I couldn’t help it, shouting, “That’s what I’m talkin’ about!”
Retired stared me down until I hung my head and cleared my throat and said, “Sorry, boss.”
“You’ll be trained how to use them, but more importantly you’re going to learn WHEN to use them. There will be no alien star wars in this Triad. Discipline and hard work will be all you do.” He swept us with a withering glare, “And you will take orders from me and me alone.” He looked directly at GURion and said, “Protocol A, Lieutenant Commander Patrick Bakhsh, Alpha Five Seven Omega.”
GURion’s head tipped to the side and it said in a voice I’d never heard before, “Acknowledged. A57Omega.”

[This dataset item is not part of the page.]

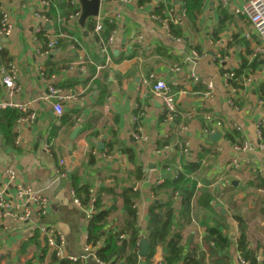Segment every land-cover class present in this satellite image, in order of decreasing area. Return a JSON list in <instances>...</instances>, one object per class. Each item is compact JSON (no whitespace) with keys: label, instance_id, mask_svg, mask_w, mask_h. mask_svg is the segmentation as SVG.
<instances>
[{"label":"crops","instance_id":"crops-1","mask_svg":"<svg viewBox=\"0 0 264 264\" xmlns=\"http://www.w3.org/2000/svg\"><path fill=\"white\" fill-rule=\"evenodd\" d=\"M71 2L79 9L78 0ZM159 5L165 6L162 18L155 13ZM47 6L41 0H0V9L9 13L13 23L9 36L0 35V101H13L25 108H0V186L5 199L14 204L18 203L15 196L18 185L31 186L47 197L49 204L45 214L40 215L32 203L25 202L31 209L26 219H13L0 209V264L28 261L58 264L50 261L48 249L43 252L39 249L47 245L39 232L42 226H52L62 235L68 264L80 263L70 261L67 256L81 254L89 214L94 213V208L91 204L84 208L73 202L71 172L77 175L78 182H88L101 208L110 211L107 227L113 230L123 221V190L136 189L137 225L140 237L147 240L148 209L155 197L151 188L166 175L161 163L169 161L179 166L183 161H193L202 147L217 152L214 158L204 157L193 174L198 189L203 187L212 192V211L194 208L191 222L182 230L183 243L189 234L200 243L204 225H211L220 211L225 223L221 229L230 239V264H240L233 242L238 235L237 222L227 204L241 203L245 204L240 215L246 221L249 245L253 249L258 245L256 252L261 257L264 188L256 183L264 181V149L259 147V141L264 140V123L261 138L256 126L264 119V104L259 102L264 61L258 57L254 70L249 69L236 81L239 86H234L237 91L232 97L233 104L228 103L229 92L222 80L225 71L237 69L244 59L250 63L256 57L252 54V42L242 35L248 23L233 17L217 0H203L193 27L183 11V0H101L98 16L87 18L84 27L76 22L78 14L62 17L60 26L70 33L60 31L64 39L61 46L41 55L35 29L42 24L37 14ZM169 10L177 17L176 23L168 18ZM221 10L228 14L222 26ZM117 13L119 17H115ZM166 20L179 26L181 36L169 30ZM97 21L102 23L98 33L105 22L114 24L105 42L95 37ZM43 28L46 38H55L51 22H44ZM6 62L18 66V89L12 96L1 81ZM158 78L166 81L175 97L177 113L171 123L160 119V103L151 92ZM208 83L212 84L211 89ZM49 85L66 96L60 101L62 115L55 113L53 97L44 98L49 94ZM104 89L108 90V96L97 104L96 97ZM126 100L128 111H116L115 107ZM70 120L75 121L73 125ZM75 127L79 129L71 142L74 161H70L67 146ZM112 128L122 146L134 152L132 158L118 144L108 152L107 145L114 140ZM233 128L249 145L247 150L236 151L223 136L224 131ZM215 131L220 133L219 139H207L206 135ZM168 136L170 143L158 149L156 142ZM98 143L103 144L102 149H98ZM184 143L188 145L187 151ZM176 144H182L180 150L175 148ZM89 154L94 159L91 166L87 165ZM233 158L242 161L241 167L231 165ZM137 168L143 173L141 179L134 175ZM8 169L15 172L12 180L3 177ZM225 177L237 178L239 185H228ZM163 191H157L159 201L167 198ZM179 206V196L173 197L174 210ZM35 230L39 232L38 246L30 239ZM161 258L162 249L157 246L152 261L162 264ZM84 264L99 263L88 258ZM139 264L147 263L140 257Z\"/></svg>","mask_w":264,"mask_h":264},{"label":"trees","instance_id":"trees-1","mask_svg":"<svg viewBox=\"0 0 264 264\" xmlns=\"http://www.w3.org/2000/svg\"><path fill=\"white\" fill-rule=\"evenodd\" d=\"M48 2V6L44 11V15L47 21L53 24L56 30V44L55 49L61 46L64 39L60 37L61 33H70L66 28L60 26V19L62 17L68 18L71 15L76 16L78 14V6L73 4L71 0H45ZM203 0H183V8L187 15L189 25L193 27L195 20L201 11ZM165 6L159 5L155 8V13L159 14L162 18V11ZM223 18L220 20V26L224 24V21L228 18V14L221 10ZM91 20V18L89 19ZM88 20V21H89ZM90 22V21H89ZM90 26V23L87 24ZM168 27L171 32L176 36H181V30L178 25L173 24L168 20ZM114 28L113 23L105 22L101 33L95 35L96 39L100 38L105 42ZM45 28H43L44 30ZM43 30L36 33V37L40 42H47L46 36L43 34ZM45 47V45H44ZM50 57V55H49ZM48 57V58H49ZM9 62V58H6ZM5 67H7V63ZM258 57H254L250 63L244 59L237 69H234V78L231 80V84L235 87L239 86L236 82L242 76L246 75L249 69L252 71L258 64ZM47 64V63H46ZM259 91L261 96L264 95V83L259 85ZM108 96V90L104 89L99 91L96 102L97 104L103 103ZM62 115V114H61ZM63 117V116H62ZM164 116L161 115L160 119ZM68 118L67 120H69ZM66 121V120H65ZM64 122V119L62 120ZM75 121L70 120V125H73ZM111 133L114 140L109 142L108 152L110 153L115 144L119 145V149L122 152H128L130 158L134 156V152L131 149L122 146L118 140L115 129H111ZM223 136L232 145H242L243 138L237 132L236 129H227L224 131ZM171 137H166L156 142L158 149L164 145L170 143ZM182 145V144H181ZM181 145L176 144L175 148H179ZM217 155L215 149L202 147L196 155V159L193 161H183L182 169L178 170L176 164L169 161L161 163L160 168L166 174L162 179V182L151 188L154 199L151 203L148 213L149 220L147 222V240H148V254L143 257L147 264H154L152 256L155 252V248L160 246L162 249V264H206L205 259L210 264H230V239L223 233L222 227L225 223L222 221L224 215L221 212H216V218L211 225H204V235L200 239V243L195 242L193 235L189 234L183 243L182 230L191 222V215L194 212V208L200 210L212 211L210 201L213 200L212 192L207 188H197V180L193 177V174L200 168L201 162L204 157L210 156L214 158ZM94 162L93 155L89 154L87 158V165L91 166ZM170 168L171 172H166V168ZM176 172V175H173ZM136 179H141L143 173L140 168L135 170ZM228 179L225 177L224 180ZM259 187L264 188V181L260 180L256 183ZM252 183V185H256ZM69 185L73 191L74 197L78 198L80 205L84 208L90 204V186L89 183L78 182L77 175L71 172L69 178ZM163 189L166 193V200L159 201L157 199V191ZM169 189V191H167ZM179 193L180 206L178 210L173 208V194ZM122 205H123V221L116 228L112 229L107 227V217L109 210L101 208V203L98 197H95V201L92 203L94 213L90 216L87 223V241L90 244H96L102 240V243L96 248V257L105 263L110 264H139L140 256L138 255L139 249V228L137 225V215L135 207V199L139 196V192L133 187L125 188L122 192ZM194 199V205L192 201ZM231 216L237 222V239L235 244V251L238 257L247 264H264V248L261 250V257L258 260L256 258L257 245L255 249L251 248L248 242L246 234V221L238 213H233ZM221 219V220H220ZM31 242L40 245L39 232L35 230L31 236ZM40 251L43 252L46 249L50 253V261L57 262L58 264H68L66 259L58 258L54 251L47 245L40 246ZM27 264H35L30 261ZM157 264V263H156Z\"/></svg>","mask_w":264,"mask_h":264},{"label":"built area","instance_id":"built-area-1","mask_svg":"<svg viewBox=\"0 0 264 264\" xmlns=\"http://www.w3.org/2000/svg\"><path fill=\"white\" fill-rule=\"evenodd\" d=\"M43 5H48L47 1L41 0ZM127 1V0H120ZM217 2L222 6L229 10V12L233 15V17L246 21L247 27L245 28L242 35L252 42V54L254 56L260 57L264 61V0H217ZM185 12V10L183 9ZM41 20L42 24L36 27V33L43 30L44 22L47 21L46 16L42 10L39 14H37ZM168 18L176 23L177 17L172 16V11L169 10L167 12ZM115 17H119V13L115 15ZM166 24L168 26V22L166 20ZM13 29V23L10 19L9 13L3 9H0V35L9 36ZM102 29V23L100 21L96 22L94 33H98ZM47 42L38 41L35 36V41L38 45V52L41 55H46L50 51L55 49L56 40L54 37H47ZM45 47L43 48V46ZM250 62V61H249ZM17 74H18V66L14 62H10L6 68L2 70L1 81L6 87L9 96H12L14 92L18 89L17 85ZM234 78V69H228L222 74L223 87L227 89L229 92L228 103L233 104V95L237 91L236 88L231 84V80ZM247 81H250V78H246ZM208 88L211 89L212 84L208 83ZM151 92L153 97L160 103L161 114L164 116L163 119L165 122H173L176 117V106H175V97L170 88V86L166 83L164 79L158 78L152 85ZM48 96L44 98L50 100L48 97H53L52 106L57 115H61L63 112L62 105L60 103L61 100L65 99L66 96L60 94L59 90L56 87L48 86ZM260 103L264 104V95L259 99ZM7 106L17 107L19 109H25L21 104L13 102V101H0V108H5ZM234 106V105H233ZM264 123V119H260L256 126V133L259 138L262 136V125ZM238 128V127H237ZM239 129V128H238ZM184 151H187V143H184ZM236 151H245L249 148V145L246 141L242 143V145H234L233 146ZM259 147L264 149V140L259 141ZM164 148H168L165 146ZM64 163L63 161H60ZM231 165L233 167L239 168L242 165V161L238 158H233L231 160ZM178 170L182 169V166L179 165L177 167ZM167 171L171 172V169L167 167ZM176 172H173V175ZM3 177L8 180H12L15 178V172L12 169H8L3 173ZM16 199H18V203L14 204L13 202L5 199L3 186H0V209L3 215L9 216L13 219H26L29 217L31 213V209L26 206L25 202L32 203L35 207V210L38 214H45L49 204L48 199L44 195L40 194L38 191H35L29 185H18L16 188ZM90 204L93 206V202L95 201V195L90 192ZM179 196L178 192H174L173 197L176 198ZM73 202L77 205H80L78 198L73 197ZM81 206V205H80ZM90 218V214H89ZM40 234L45 238V241L50 249H52L55 255L62 259L64 258V240L62 235L52 226H42L39 229ZM29 236L32 233L28 234ZM237 237L233 238L234 244H236ZM101 244L98 241L96 244H90L87 241V234L84 236V241L82 244V253L78 256H67V258L72 262H80L79 264H84V262L88 258H92L95 262L99 264H110L100 261L96 255L95 250ZM256 258L259 260L260 256L256 254ZM238 263L247 264L243 260L238 257Z\"/></svg>","mask_w":264,"mask_h":264},{"label":"water","instance_id":"water-1","mask_svg":"<svg viewBox=\"0 0 264 264\" xmlns=\"http://www.w3.org/2000/svg\"><path fill=\"white\" fill-rule=\"evenodd\" d=\"M78 4H79V13L77 15L76 22L80 27H84L87 18H93L98 16L101 0H78ZM128 109H129L128 100H126L123 103V105L119 107H115V110L118 112H125L128 111ZM78 129L79 127H75L69 135L70 141L67 146V154L69 156L70 161H74V157L71 152V142L75 138ZM206 137L210 141H217L220 137V133L218 131H215L209 135H206ZM102 147L103 144L98 143V149H102ZM227 184L236 187L237 185H239V180L237 178L231 177L227 180ZM148 246H149L148 241L145 238L140 237L139 249H138V255L140 257H145L148 254Z\"/></svg>","mask_w":264,"mask_h":264},{"label":"rangeland","instance_id":"rangeland-1","mask_svg":"<svg viewBox=\"0 0 264 264\" xmlns=\"http://www.w3.org/2000/svg\"><path fill=\"white\" fill-rule=\"evenodd\" d=\"M228 205V207H229V211H230V213H238V214H240V212H241V208H243L244 206H245V204H243V205H241V203L237 206V205H235V204H233V203H228L227 204ZM246 208V207H245ZM81 253H82V251H81ZM232 257H233V255H232ZM157 262H155L154 264H156Z\"/></svg>","mask_w":264,"mask_h":264}]
</instances>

“Everyone get your gear, we’ll break camp and head north in fifteen minutes. Make sure you use the facilities here. All that’s between us and Nowthen Station is bare walls.”
The group scattered, but I stayed behind. “May I speak to my great uncle?” I asked.
Retired nodded and grabbing his own pack, went out to stand in the hallway, closing the door behind him. I looked up at Great Uncle Rion and said, “Is this really what Dad wanted for me? For all of Earth?”
He didn’t say anything right away. Finally, “It wasn’t he best-case scenario plan, but it was one of the plans.”
“What was the worst-case scenario,” I said, feeling ghoulish.
It lifted its chin and said, “The one where I’d been caught, had my memory yanked and been melted down for parts – and following my information, you’re captured, tortured, then you brain is injected with a flesh-eating bacteria and you get to suffer some more.”
My eyes reached their maximum bugging-out distance and I gagged. “Worst-case?”
It nodded. “Best case was than none of this happened, the Yown’Hoo and the Kiiote made up, and they helped us rebuild Earth and formed a strong, interstellar alliance.”
I nodded, then said, “Let’s try to stay as close to the best-case scenario as we can.”